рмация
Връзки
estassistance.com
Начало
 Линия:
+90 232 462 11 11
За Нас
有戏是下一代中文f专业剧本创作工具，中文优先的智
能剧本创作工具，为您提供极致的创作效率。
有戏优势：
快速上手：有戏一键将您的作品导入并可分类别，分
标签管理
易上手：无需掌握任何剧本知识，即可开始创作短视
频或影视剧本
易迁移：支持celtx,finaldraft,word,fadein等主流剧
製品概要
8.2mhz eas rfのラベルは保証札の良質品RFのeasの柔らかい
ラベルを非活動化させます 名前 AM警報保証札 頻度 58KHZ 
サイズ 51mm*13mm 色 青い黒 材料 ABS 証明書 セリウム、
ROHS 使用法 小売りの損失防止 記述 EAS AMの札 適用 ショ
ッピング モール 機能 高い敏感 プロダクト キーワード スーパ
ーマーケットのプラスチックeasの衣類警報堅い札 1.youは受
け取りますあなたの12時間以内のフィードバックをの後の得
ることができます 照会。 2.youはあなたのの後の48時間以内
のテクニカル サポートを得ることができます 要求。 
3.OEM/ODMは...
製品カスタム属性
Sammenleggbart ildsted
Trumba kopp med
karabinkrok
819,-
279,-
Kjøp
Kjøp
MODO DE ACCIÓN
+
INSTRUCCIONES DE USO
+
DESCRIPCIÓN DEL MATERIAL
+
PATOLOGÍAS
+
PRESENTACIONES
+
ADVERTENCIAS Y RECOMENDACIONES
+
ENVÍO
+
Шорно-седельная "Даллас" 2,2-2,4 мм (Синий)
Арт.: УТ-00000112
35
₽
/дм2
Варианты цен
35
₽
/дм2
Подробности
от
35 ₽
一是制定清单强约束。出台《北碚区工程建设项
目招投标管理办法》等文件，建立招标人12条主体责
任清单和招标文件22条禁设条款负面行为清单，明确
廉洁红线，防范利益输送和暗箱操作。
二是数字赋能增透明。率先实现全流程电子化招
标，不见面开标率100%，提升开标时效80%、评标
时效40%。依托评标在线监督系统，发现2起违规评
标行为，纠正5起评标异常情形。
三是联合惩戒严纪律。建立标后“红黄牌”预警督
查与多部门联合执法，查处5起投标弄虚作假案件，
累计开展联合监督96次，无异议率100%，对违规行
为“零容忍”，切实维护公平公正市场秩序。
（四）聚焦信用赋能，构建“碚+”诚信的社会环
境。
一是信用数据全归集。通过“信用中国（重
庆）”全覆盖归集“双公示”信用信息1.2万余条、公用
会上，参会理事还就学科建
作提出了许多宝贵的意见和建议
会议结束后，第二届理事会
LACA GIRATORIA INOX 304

Action item
Give back every line from the beginning of the records through the line holding "ーマーケットのプラスチックeasの衣類警報堅い札 1.youは受", exactly as it reads, and leave out the rest.

Response to this task
рмация
Връзки
estassistance.com
Начало
 Линия:
+90 232 462 11 11
За Нас
有戏是下一代中文f专业剧本创作工具，中文优先的智
能剧本创作工具，为您提供极致的创作效率。
有戏优势：
快速上手：有戏一键将您的作品导入并可分类别，分
标签管理
易上手：无需掌握任何剧本知识，即可开始创作短视
频或影视剧本
易迁移：支持celtx,finaldraft,word,fadein等主流剧
製品概要
8.2mhz eas rfのラベルは保証札の良質品RFのeasの柔らかい
ラベルを非活動化させます 名前 AM警報保証札 頻度 58KHZ 
サイズ 51mm*13mm 色 青い黒 材料 ABS 証明書 セリウム、
ROHS 使用法 小売りの損失防止 記述 EAS AMの札 適用 ショ
ッピング モール 機能 高い敏感 プロダクト キーワード スーパ
ーマーケットのプラスチックeasの衣類警報堅い札 1.youは受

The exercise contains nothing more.